石田:やはりここまでアイスホッケー選手としてプレーしてきて、いろいろな憧れというものがあります。裕志朗さん(平野裕志朗選手)はじめ多くの日本人プレーヤーが挑戦してきたリーグ、そこに自分も立ってみんながどんな景色を見てきたのかを知りたいという思いが根底にあります。それにプラスして自分はディフェンスとして行くので、日本人のディフェンスプレーヤーに何が足りないのかという点を自分の身をもって経験することも重要だと思っています。日本のアイスホッケー界を良くするために、どんなことをしなければいけないか? を選手として感じて勉強できるシーズンになると思っています。そして最後には「日本人も世界で戦えるぞ」ということを証明したい。そこが今、アメリカでの挑戦に対して思っていることです。

――ECHLの上にはAHL、そしてNHLへの道がつながっている。その点については?

やはりやるからには上を目指したい。その気持ちは強く持っています。もしシーズン途中でコールアップ(昇格)をできるのであれば、もっと上のリーグにもどんどん挑戦したい。それが実現できるシーズンにしたいと思っています。

激戦を乗り越えて。挑戦のその先へ

石田選手が所属するブルーミントン・バイソンの今季開幕戦は現地10/18 午後7時(日本時間10/19 午前9時)にホームアリーナGrossinger Motors Arenaでフェイスオフされる。三浦優希選手がキャプテンを務める同地区のライバルチーム、アイオワ・ハートランダースに対して石田陸選手がどんな戦いを見せることになるのか、期待は高まる。今シーズンの激戦を乗り超えたとき、石田陸選手はどんな景色をアメリカで見ることになるのだろうか? その答えが聞ける日が来ることがいまから楽しみでならない。

(インタビュー日:8/23)

福岡での「氷刃の乱2025」で行われたホッケークリニックでの1コマ。石田選手はこの競技の普及・育成にも情熱を持って取り組んでいる

【石田陸選手プロフィール】
石田 陸(いしだ りく)  2000年4月27日生まれ。25歳。北海道釧路市出身。178㎝、90㎏。
ディフェンス。ライトハンド。
釧路・鳥取小から鳥取中、そして武修館高校と釧路で育ったプレーヤー。東洋大学に進学し最上級生の年には東洋大キャプテンとしてチームを率いた。

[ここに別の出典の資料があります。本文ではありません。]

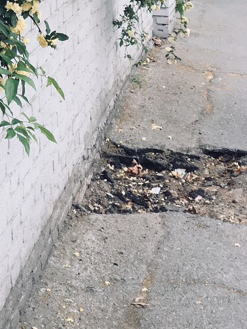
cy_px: -10
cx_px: -88
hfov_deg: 16.5
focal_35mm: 84
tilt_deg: -7.3
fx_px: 799
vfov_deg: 22.3
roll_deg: -0.1
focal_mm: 4.15
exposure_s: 1/100
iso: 40
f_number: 2.2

日本代表としてはU-18 キャプテン、U-20 オルタネートキャプテンを経験、大学在学中にフルの日本代表に選出されている。大学卒業後はアジアリーグアイスホッケーの東北フリーブレイズに入団。4ゴール19アシストの成績を残した。昨季2024‐25シーズンから海外挑戦をスタートさせアルプスリーグ・HCメラーノ(イタリア)で5ゴール26アシストをマークしチームをプレーオフに導く。今季は北米ECHLのブルーミントン・バイソンに移籍しディフェンスプレイヤーとしてより一層の成長を誓う。